In Brooklyn in the 1950s, people from different religious and ethnic backgrounds thought of themselves as quite different, though all felt thoroughly and completely American. The public schools instilled patriotism and a common national identity. If the older generation of that era were alive today they would marvel at the fact that the Irish, the Italians, the Eastern European Jews, the Germans, the Scandinavians and others are now described in the U.S. Census as simply “white.” They have been busy marrying one another and blurring the lines of division. And now Brooklyn is home to a new wave of immigrants from the Caribbean, Latin America, the former Soviet Union, the Middle East, China and Korea. The American story is never finished.
Whether we are now prepared to integrate an ever more diverse immigrant group into our society is less than clear. Remembering the way American public schools once served to bring children of immigrants into the mainstream, Fotine Z. Nicholas, who taught for 30 years in New York City schools, writes: “I recall with nostalgia the way things used to be. At P.S. 82 in Manhattan, 90 per cent of the students had European-born parents. Our teachers were mostly of Irish origin, and they tried hard to homogenize us. We might refer to ourselves as Czech or Hungarian or Greek but we developed a sense of pride in being American. . . .There were two unifying factors: the attitude of our teachers and the English language . . . After we started school, we spoke only English to our siblings, our classmates and our friends. We studied and wrote in English, we played in English, we thought in English.”

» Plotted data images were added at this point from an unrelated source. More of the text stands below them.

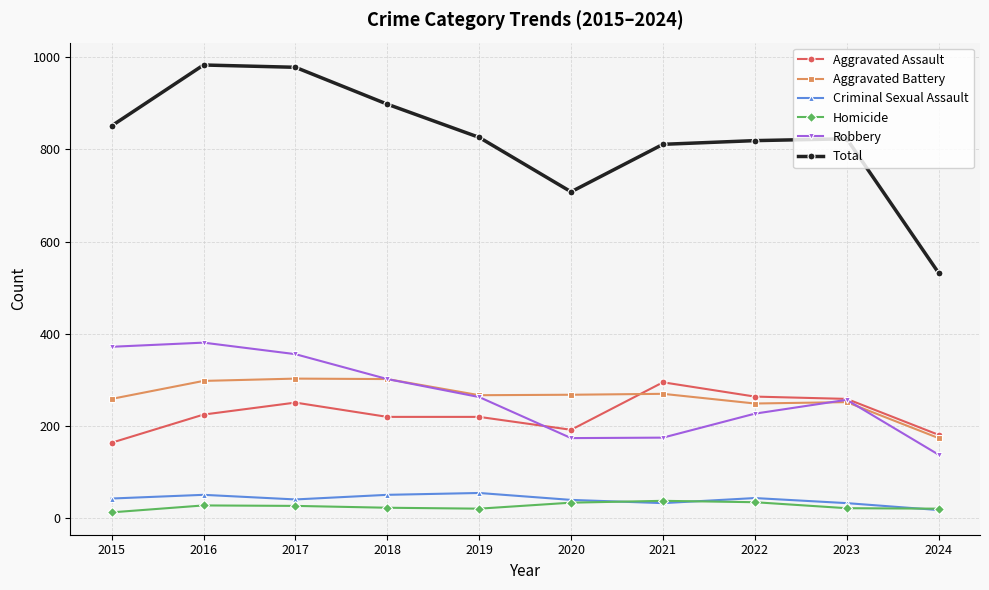

Which series has the widest spread of values?

Total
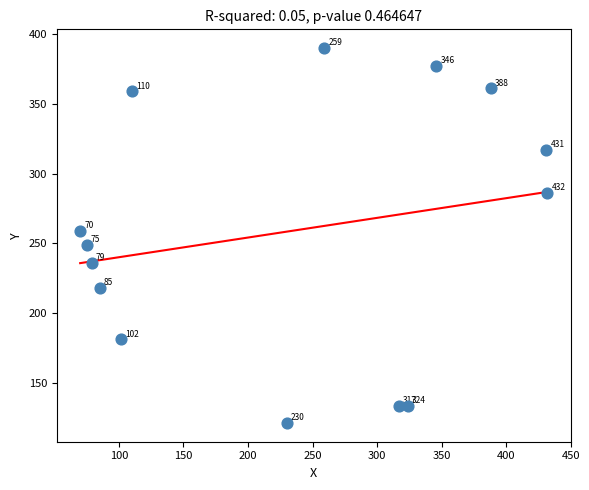

What is the range of X values (max minus min)?

362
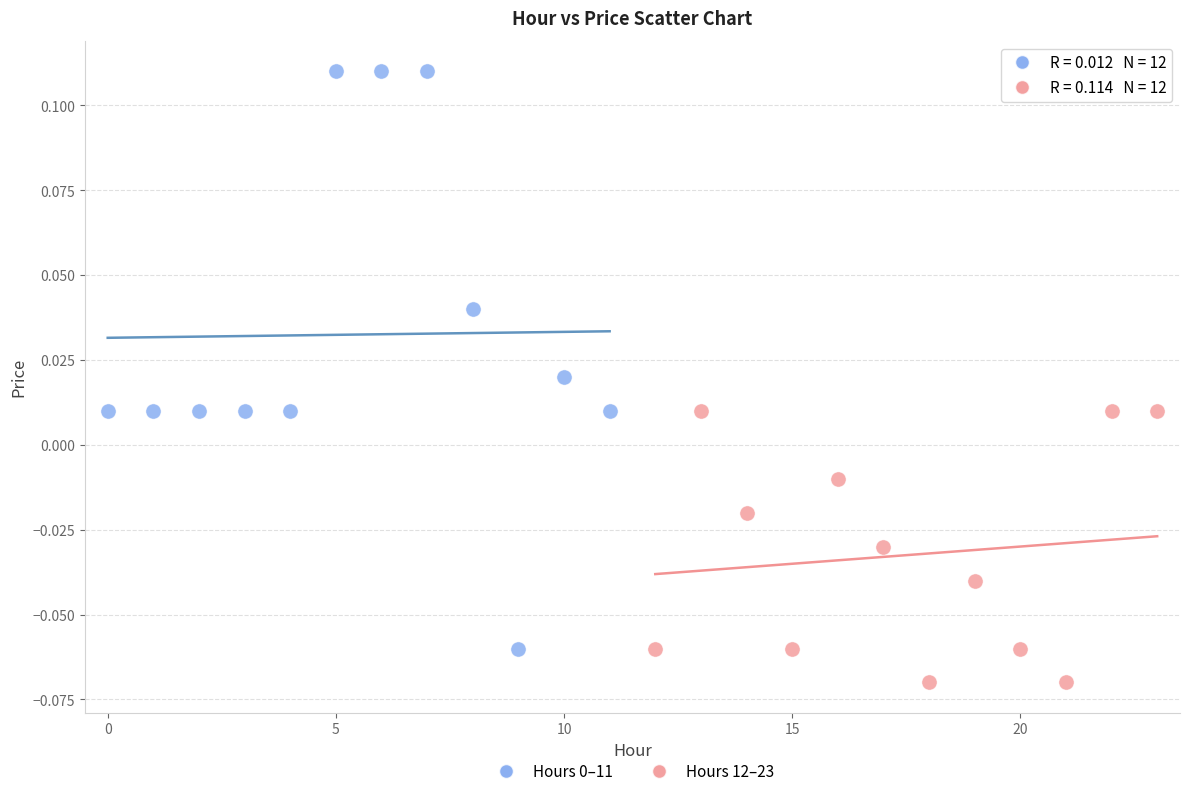

Which series contains the lowest Y value?

Hours 12–23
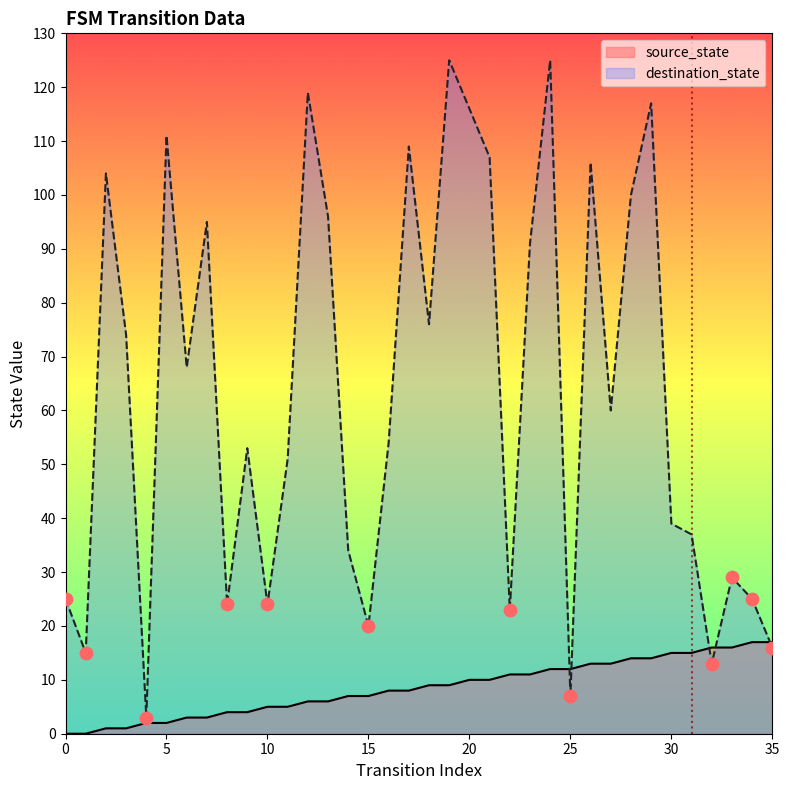

What is the total value across all series at 24?

137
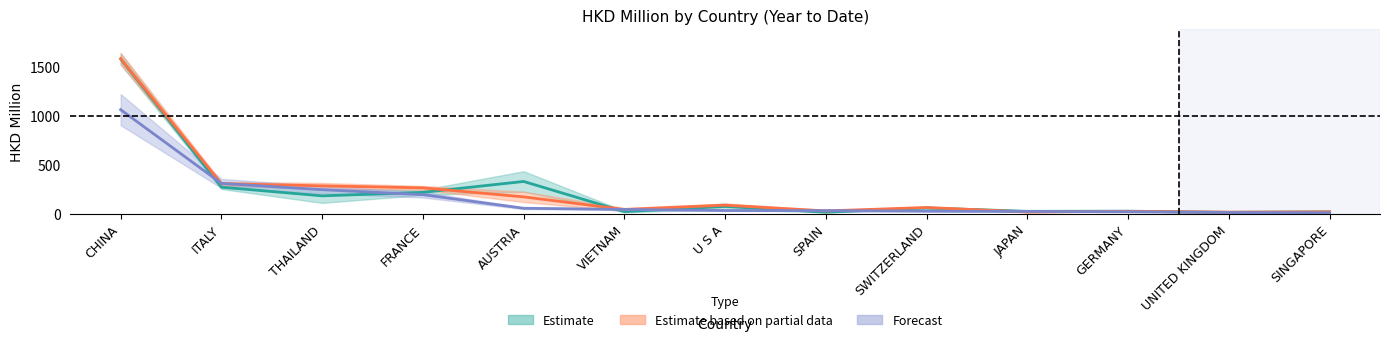

How many lines are shown in the chart?

3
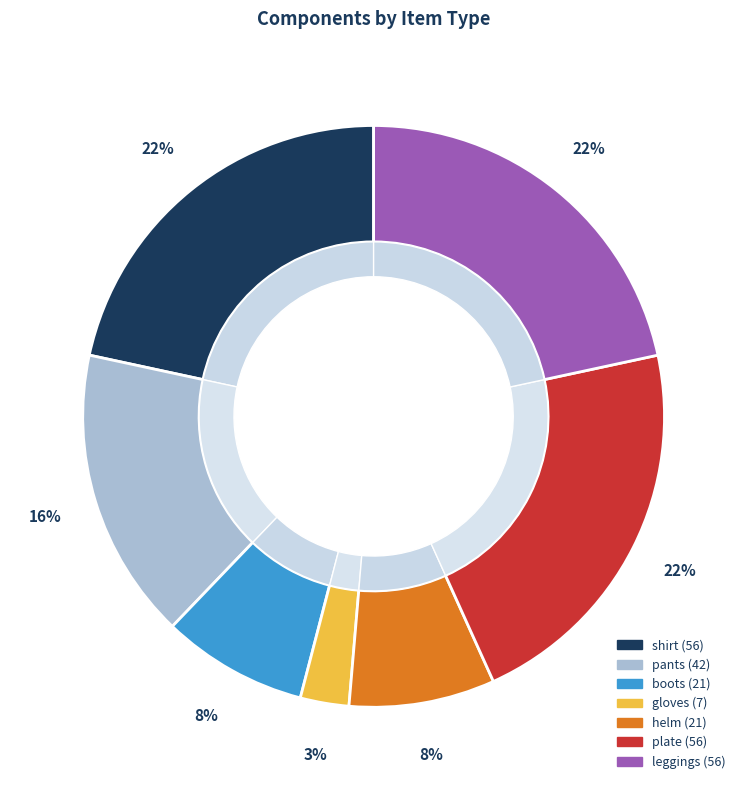

Which category has the biggest portion of the pie?

shirt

America, we often forget, is more than simply another country. Visiting New Amsterdam in 1643, French Jesuit missionary Isaac Jogues was surprised to discover that 18 languages were spoken in this town of 8,000 people. In his Letters From an American Farmer, J.Hector Crevecoeur wrote in 1782: “Here individuals of all nations are melted into a new race of men, whose labors and posterity will one day cause great changes in the world.”

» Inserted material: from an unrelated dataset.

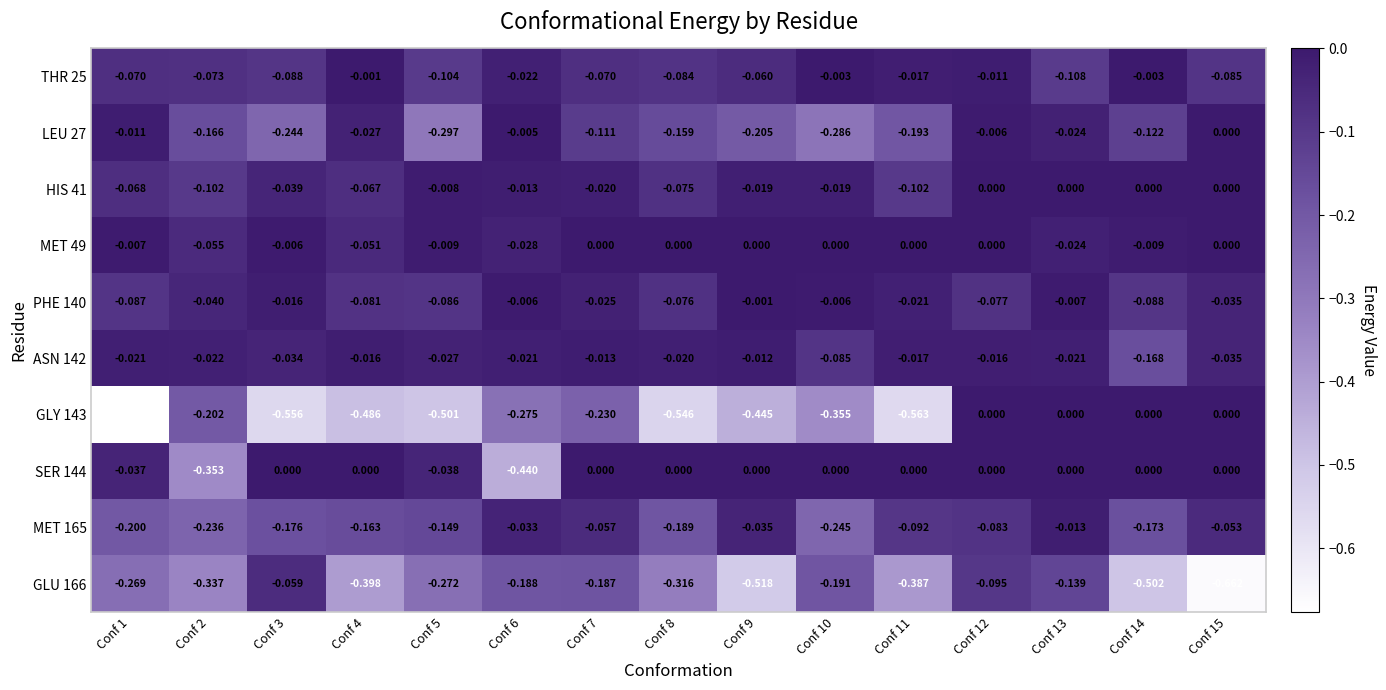

Is the value of PHE 140 at Conf 6 greater than the value of SER 144 at Conf 11?

No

The author Mario Puzo notes that, “What has happened here has never happened in any other country in any other time. The poor who had been poor for centuries . . . whose children had inherited their poverty, their illiteracy, their hopelessness, achieved some economic dignity and freedom. You didn’t get it for nothing, you had to pay a price in tears, in suffering, why not? And some even became artists.”
As a young man growing up in Manhattan’s Lower East Side, Puzo was asked by his mother, an Italian immigrant, what he wanted to be when he grew up. When he said he wanted to be a writer, she responded that, “For a thousand years in Italy no one in our family was even able to read.” But in America, everything was possible—in a single generation.
In 1866, Lord Acton, the British Liberal Party leader, said that America was becoming the “distant magnet.” Apart from the “millions who have crossed the ocean, who should reckon the millions whose hearts and hopes are in the United States, to whom the rising sun is in the West?”
Brooklyn in the 1950s is brought to life by Colm Toibin in his book and in the movie adaptation. It is a place which was instrumental in creating the America we have today. Those who would understand our complex society would do well to recall the values which in 1950s Brooklyn forged an American identity, not only for Eilis Lacey and her husband Tony, but for an untold number of men and women. America was being made in 1950s Brooklyn and it is still being made there today, and in countless other places throughout the country.